__What you are asked to do__
The entries below must be repeated exactly. None may be skipped.

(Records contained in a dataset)
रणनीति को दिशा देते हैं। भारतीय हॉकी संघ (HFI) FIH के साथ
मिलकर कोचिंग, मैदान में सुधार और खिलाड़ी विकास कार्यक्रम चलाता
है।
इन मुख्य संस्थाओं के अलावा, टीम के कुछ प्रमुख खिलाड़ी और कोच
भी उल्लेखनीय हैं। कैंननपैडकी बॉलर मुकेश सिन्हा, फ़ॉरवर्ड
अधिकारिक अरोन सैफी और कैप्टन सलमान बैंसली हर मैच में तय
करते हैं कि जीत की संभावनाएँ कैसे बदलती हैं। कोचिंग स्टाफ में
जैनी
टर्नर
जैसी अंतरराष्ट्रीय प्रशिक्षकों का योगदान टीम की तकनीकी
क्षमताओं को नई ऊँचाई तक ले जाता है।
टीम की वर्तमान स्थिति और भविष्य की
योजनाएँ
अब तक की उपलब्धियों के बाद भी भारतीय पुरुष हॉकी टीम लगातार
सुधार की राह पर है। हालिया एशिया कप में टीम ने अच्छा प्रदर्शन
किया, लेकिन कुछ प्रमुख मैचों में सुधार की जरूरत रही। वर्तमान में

__Solution to this exercise__
रणनीति को दिशा देते हैं। भारतीय हॉकी संघ (HFI) FIH के साथ
मिलकर कोचिंग, मैदान में सुधार और खिलाड़ी विकास कार्यक्रम चलाता
है।
इन मुख्य संस्थाओं के अलावा, टीम के कुछ प्रमुख खिलाड़ी और कोच
भी उल्लेखनीय हैं। कैंननपैडकी बॉलर मुकेश सिन्हा, फ़ॉरवर्ड
अधिकारिक अरोन सैफी और कैप्टन सलमान बैंसली हर मैच में तय
करते हैं कि जीत की संभावनाएँ कैसे बदलती हैं। कोचिंग स्टाफ में
जैनी
टर्नर
जैसी अंतरराष्ट्रीय प्रशिक्षकों का योगदान टीम की तकनीकी
क्षमताओं को नई ऊँचाई तक ले जाता है।
टीम की वर्तमान स्थिति और भविष्य की
योजनाएँ
अब तक की उपलब्धियों के बाद भी भारतीय पुरुष हॉकी टीम लगातार
सुधार की राह पर है। हालिया एशिया कप में टीम ने अच्छा प्रदर्शन
किया, लेकिन कुछ प्रमुख मैचों में सुधार की जरूरत रही। वर्तमान में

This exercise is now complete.